## Task description
Look for the word "Scripture" in the entries below, then copy every line that has it.
(Beginning of Source data)
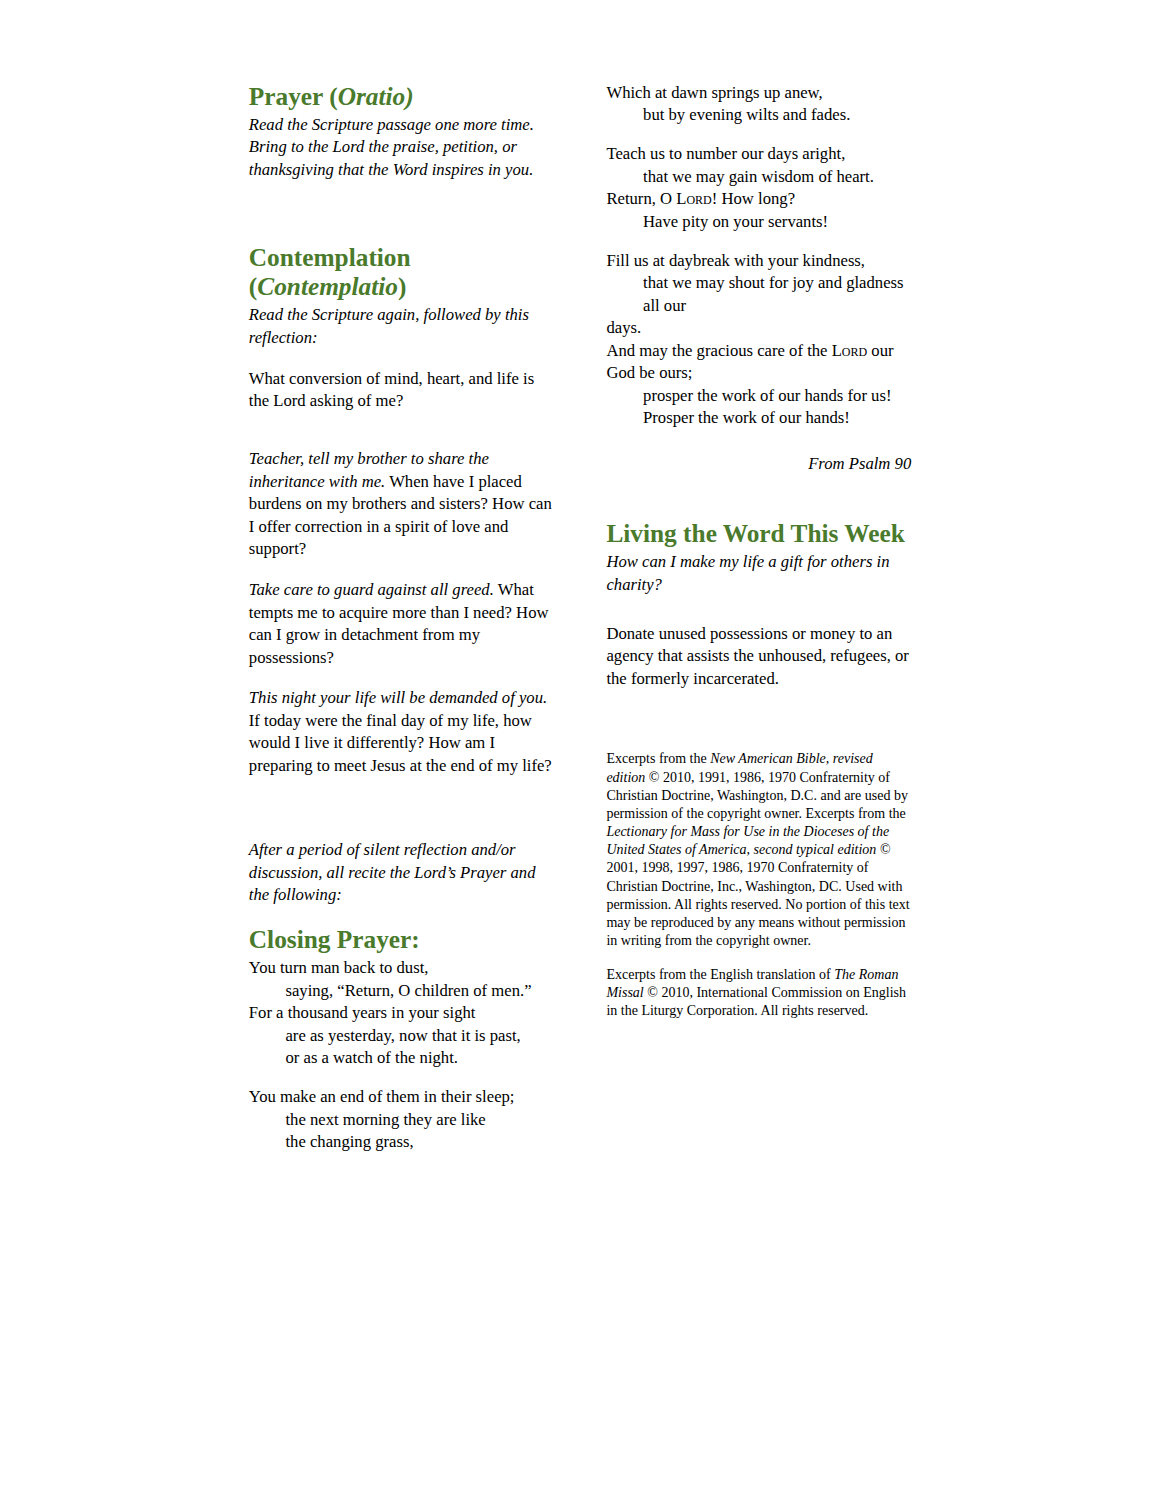Prayer (Oratio)
Read the Scripture passage one more time. Bring to the Lord the praise, petition, or thanksgiving that the Word inspires in you.
Contemplation (Contemplatio)
Read the Scripture again, followed by this reflection:
What conversion of mind, heart, and life is the Lord asking of me?
Teacher, tell my brother to share the inheritance with me. When have I placed burdens on my brothers and sisters? How can I offer correction in a spirit of love and support?
Take care to guard against all greed. What tempts me to acquire more than I need? How can I grow in detachment from my possessions?
This night your life will be demanded of you. If today were the final day of my life, how would I live it differently? How am I preparing to meet Jesus at the end of my life?
After a period of silent reflection and/or discussion, all recite the Lord’s Prayer and the following:
Closing Prayer:
You turn man back to dust, saying, “Return, O children of men.” For a thousand years in your sight are as yesterday, now that it is past, or as a watch of the night.
You make an end of them in their sleep; the next morning they are like the changing grass,
Which at dawn springs up anew, but by evening wilts and fades.
Teach us to number our days aright, that we may gain wisdom of heart. Return, O Lord! How long? Have pity on your servants!
Fill us at daybreak with your kindness, that we may shout for joy and gladness all our days.
And may the gracious care of the Lord our God be ours; prosper the work of our hands for us! Prosper the work of our hands!
From Psalm 90
Living the Word This Week
How can I make my life a gift for others in charity?
Donate unused possessions or money to an agency that assists the unhoused, refugees, or the formerly incarcerated.
Excerpts from the New American Bible, revised edition © 2010, 1991, 1986, 1970 Confraternity of Christian Doctrine, Washington, D.C. and are used by permission of the copyright owner. Excerpts from the Lectionary for Mass for Use in the Dioceses of the United States of America, second typical edition © 2001, 1998, 1997, 1986, 1970 Confraternity of Christian Doctrine, Inc., Washington, DC. Used with permission. All rights reserved. No portion of this text may be reproduced by any means without permission in writing from the copyright owner.
Excerpts from the English translation of The Roman Missal © 2010, International Commission on English in the Liturgy Corporation. All rights reserved.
(End of Source data)
## Task result
Read the Scripture passage one more time. Bring to the Lord the praise, petition, or thanksgiving that the Word inspires in you.
Read the Scripture again, followed by this reflection:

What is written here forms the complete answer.